Task instructions ▸
(1) Write out the Durga Puja passage word for word, from "On the eight" to "no-onion, no-garlic food)".
(2) Extend the passage on Durga Puja and Cholar dal, starting after its final sentence.

Supplied passage ▸

This is the most happiest time for me.I am very excited because I will be going to my hometown for 15days,break from work and routine life,time for new clothes,accessories,shoes,jewellery and most importantly this is the only time when i can able to spend some quality time with my parents and sister.Probably this is the last post before Puja and this post is related to Durga Puja..

On the eight day of Durga Puja, known as “Ashtomi/Ashthami.Pushpaanjali is an integral part of Ashtami puja. Amost every Bengali eats totally vegetarian food on that day( i.e., no-onion, no-garlic food)
At our home every year on Astomi Maa prepares Cholar Dal and luchi. After pushpaanjali (offering prayers to God )and fasting we eat this as Breakfast.So thought of Sharing this recipe before Durga Puja…

Cholar dal is made with chana dal or bengal gram, usually thick unlike other dals and slightly sweet and fragrant due to the addition of whole spices or garam masala like bay leaf and cardamom. Unlike many other bengali recipes,for  this dal we won’t use” panch phoron”.

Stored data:
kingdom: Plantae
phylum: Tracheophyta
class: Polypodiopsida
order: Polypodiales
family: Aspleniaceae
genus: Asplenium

Exercise results ▸
(1)
On the eight day of Durga Puja, known as “Ashtomi/Ashthami.Pushpaanjali is an integral part of Ashtami puja. Amost every Bengali eats totally vegetarian food on that day( i.e., no-onion, no-garlic food)

(2)
Luchi ( লুচি)is a deep-fried flat bread made of wheat flour ,it’s typical of Bengali cuisine, In order to make luchis, a dough is prepared by mixing fine maida flour with water and a spoonful of ghee,  If maida is substituted with ata, it is called a Poori.
RECIPE TYPE: main course
CUISINE: Bengali(Vegetarian)
SERVES: 3-4 person
  • 2 cups maida/all purpose flour
  • 2 tbsp ghee /oil
  • water as required
  • salt – a pinch
  • 1 cup-ghee /oil for deep frying
  • ·        In a mixing bowl, add the flour, salt, ghee and half cup of water.
  • ·        First mix everything with your hands so that the ghee or moyenincorporates very well in the mixture and then knead the dough by adding water as required. Knead to a smooth and soft dough.
  • ·        Cover the dough with a moist cloth and keep for a minimum of 20 -30mins.
  • ·        Make small balls,apply oil and with the help of rolling pin make luchi.
  •         Fry in hot oil and take out in a kitchen towel.

 Cholar Dal
Ingredients (measuring cup used, 1 cup = 250 ml):
1 & ¼ cup chana dal/ bengal gram
3 cups water for pressure cooking or 4-5 cups water for cooking in a pot
½ tsp turmeric powder
2 tsp sugar/chini or as required
½ tsp cumin powder/jeera powder
½ tsp coriender powder/dhania powder
¼ tsp red chilli powder/lal mirch powder or as required
For tempering(phoron):
2-3 green cardamoms/choti elaichi
1 medium bay leaf/tej patta
2-3 dry red chilies/sookhi lal mirch
a pinch of asafoetida/hing
1/2 tsp zeera
4tbsp freshly chopped coconut
1.5 tbsp ghee/ 2 tbsp oil (for a richer experience, use ghee)
  • ·        Soak the dal for 30-40 minutes  and drain the water well.
  • (Note: if you want to reduce the soaking time, then soak the dal in hot water for 15-20 minutes.)

  • ·        Boil the soaked chana dal with water in the pressure cooker(add pinch of salt while boiling the dal).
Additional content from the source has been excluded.